▶ [Your assignment] Translate this sentence from the interview excerpt into Spanish: "We can have a go at anything but not everything works."
──────── Selected excerpt ────────
RC: As someone who has covered a wide range of songs, do you know when one is right for you to interpret?

TE: First of all, I have to like the song. I have to really like the melody and it has to work for Mike and I to play. We can have a go at anything but not everything works. When people say something to me like, “Why don’t you play this Beatles song?” I tell them that not all Beatles songs work as instrumentals. You have to find what works as an instrumentalist. It’s a whole different world being a singer and an accompanist. You have to find what works where you can still tell the story without words.

RC: You are one of five players that Chet Atkins named Certified Guitar Players. What was the moment where you realized that maybe you were that good?

TE: I would never think something like that (laughs). I’m just fumbling my way through life like everyone else and finding what works for me. I have had several different goes of doing different things and when it came time for the red [recording] light to go on I didn’t have something to say. It’s then that I have to be honest and say that I’m not going to play anything on this, that I’m not the right person. It’s really a matter of finding music where I can put my emotions and my abilities to work in an honest way. For example, with “Teen Spirit,” I had listened to the original version by Nirvana many times and then we just decided to throw ourselves into it and find a way of making it ours.

RC: You’ve played alongside world-class guitarists like Les Paul, Frank Vignola, and Chet Atkins. Who has pushed you the most?
──────── Records supplied ────────
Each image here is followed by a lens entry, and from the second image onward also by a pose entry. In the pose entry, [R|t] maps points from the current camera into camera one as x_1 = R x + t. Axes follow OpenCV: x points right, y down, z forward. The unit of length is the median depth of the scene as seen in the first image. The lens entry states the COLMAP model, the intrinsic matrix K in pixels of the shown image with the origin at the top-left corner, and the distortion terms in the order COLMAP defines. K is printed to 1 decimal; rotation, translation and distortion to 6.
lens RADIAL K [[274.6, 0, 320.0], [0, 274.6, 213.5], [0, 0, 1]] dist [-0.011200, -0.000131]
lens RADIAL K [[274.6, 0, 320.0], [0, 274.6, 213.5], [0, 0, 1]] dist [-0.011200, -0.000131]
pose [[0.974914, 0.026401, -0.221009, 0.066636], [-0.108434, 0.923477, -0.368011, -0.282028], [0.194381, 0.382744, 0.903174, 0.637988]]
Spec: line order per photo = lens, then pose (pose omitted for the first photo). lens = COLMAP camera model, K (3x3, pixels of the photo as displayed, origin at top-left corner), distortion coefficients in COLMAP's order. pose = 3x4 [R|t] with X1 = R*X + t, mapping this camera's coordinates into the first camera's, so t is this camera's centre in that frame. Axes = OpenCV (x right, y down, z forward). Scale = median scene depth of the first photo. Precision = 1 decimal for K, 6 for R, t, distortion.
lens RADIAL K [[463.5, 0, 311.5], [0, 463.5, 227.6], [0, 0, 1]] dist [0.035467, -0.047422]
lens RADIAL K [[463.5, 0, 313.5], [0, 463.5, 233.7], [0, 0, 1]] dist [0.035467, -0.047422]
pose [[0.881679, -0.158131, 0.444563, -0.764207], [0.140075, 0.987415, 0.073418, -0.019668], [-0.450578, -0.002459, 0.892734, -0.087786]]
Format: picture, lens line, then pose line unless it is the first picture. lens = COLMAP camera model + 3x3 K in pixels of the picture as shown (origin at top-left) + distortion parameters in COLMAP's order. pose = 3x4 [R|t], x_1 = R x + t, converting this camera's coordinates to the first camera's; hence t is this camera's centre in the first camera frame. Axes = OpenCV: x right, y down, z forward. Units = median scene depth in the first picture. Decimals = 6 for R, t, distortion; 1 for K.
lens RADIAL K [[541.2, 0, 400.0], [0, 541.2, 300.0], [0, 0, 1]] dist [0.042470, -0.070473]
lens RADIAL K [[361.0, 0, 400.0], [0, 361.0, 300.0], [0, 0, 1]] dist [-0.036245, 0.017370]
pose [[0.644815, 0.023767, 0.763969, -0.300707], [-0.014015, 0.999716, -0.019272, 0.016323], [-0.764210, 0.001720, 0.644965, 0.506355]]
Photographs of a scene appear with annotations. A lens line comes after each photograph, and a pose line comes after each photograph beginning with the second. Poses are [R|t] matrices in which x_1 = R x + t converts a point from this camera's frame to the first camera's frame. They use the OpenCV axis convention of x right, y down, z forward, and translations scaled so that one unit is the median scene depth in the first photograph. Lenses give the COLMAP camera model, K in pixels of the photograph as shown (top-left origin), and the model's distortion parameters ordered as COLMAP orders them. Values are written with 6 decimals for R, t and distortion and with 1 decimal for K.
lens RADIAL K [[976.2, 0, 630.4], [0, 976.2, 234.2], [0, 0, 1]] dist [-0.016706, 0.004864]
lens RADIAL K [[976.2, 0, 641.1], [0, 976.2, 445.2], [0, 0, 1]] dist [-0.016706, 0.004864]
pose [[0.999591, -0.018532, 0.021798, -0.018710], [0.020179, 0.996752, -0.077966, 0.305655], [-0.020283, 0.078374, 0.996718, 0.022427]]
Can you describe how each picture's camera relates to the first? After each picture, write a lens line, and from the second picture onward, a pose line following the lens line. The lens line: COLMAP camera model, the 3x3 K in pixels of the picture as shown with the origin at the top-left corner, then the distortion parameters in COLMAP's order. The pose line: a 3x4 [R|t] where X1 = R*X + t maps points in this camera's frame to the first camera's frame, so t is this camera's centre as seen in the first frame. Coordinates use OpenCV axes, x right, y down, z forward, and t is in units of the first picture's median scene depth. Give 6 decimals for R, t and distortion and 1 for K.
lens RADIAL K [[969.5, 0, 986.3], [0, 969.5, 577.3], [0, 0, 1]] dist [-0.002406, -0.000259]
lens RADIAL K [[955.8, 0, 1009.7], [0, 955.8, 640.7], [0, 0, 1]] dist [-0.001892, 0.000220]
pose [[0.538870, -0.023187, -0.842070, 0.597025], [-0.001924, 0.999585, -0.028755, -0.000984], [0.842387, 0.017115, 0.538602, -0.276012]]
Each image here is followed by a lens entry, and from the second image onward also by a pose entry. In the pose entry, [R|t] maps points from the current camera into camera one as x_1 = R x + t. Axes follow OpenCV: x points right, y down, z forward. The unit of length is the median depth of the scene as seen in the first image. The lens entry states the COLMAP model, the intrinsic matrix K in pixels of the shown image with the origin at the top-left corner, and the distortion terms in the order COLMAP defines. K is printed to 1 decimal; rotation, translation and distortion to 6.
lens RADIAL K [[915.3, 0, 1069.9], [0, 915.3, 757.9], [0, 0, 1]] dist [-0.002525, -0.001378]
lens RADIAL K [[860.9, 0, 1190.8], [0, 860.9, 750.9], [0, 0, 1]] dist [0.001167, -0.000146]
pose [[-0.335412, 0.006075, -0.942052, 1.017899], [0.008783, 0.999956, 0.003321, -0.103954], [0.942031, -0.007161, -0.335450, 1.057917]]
────────
▶ [Your response] Podemos intentar cualquier cosa, pero no todo funciona.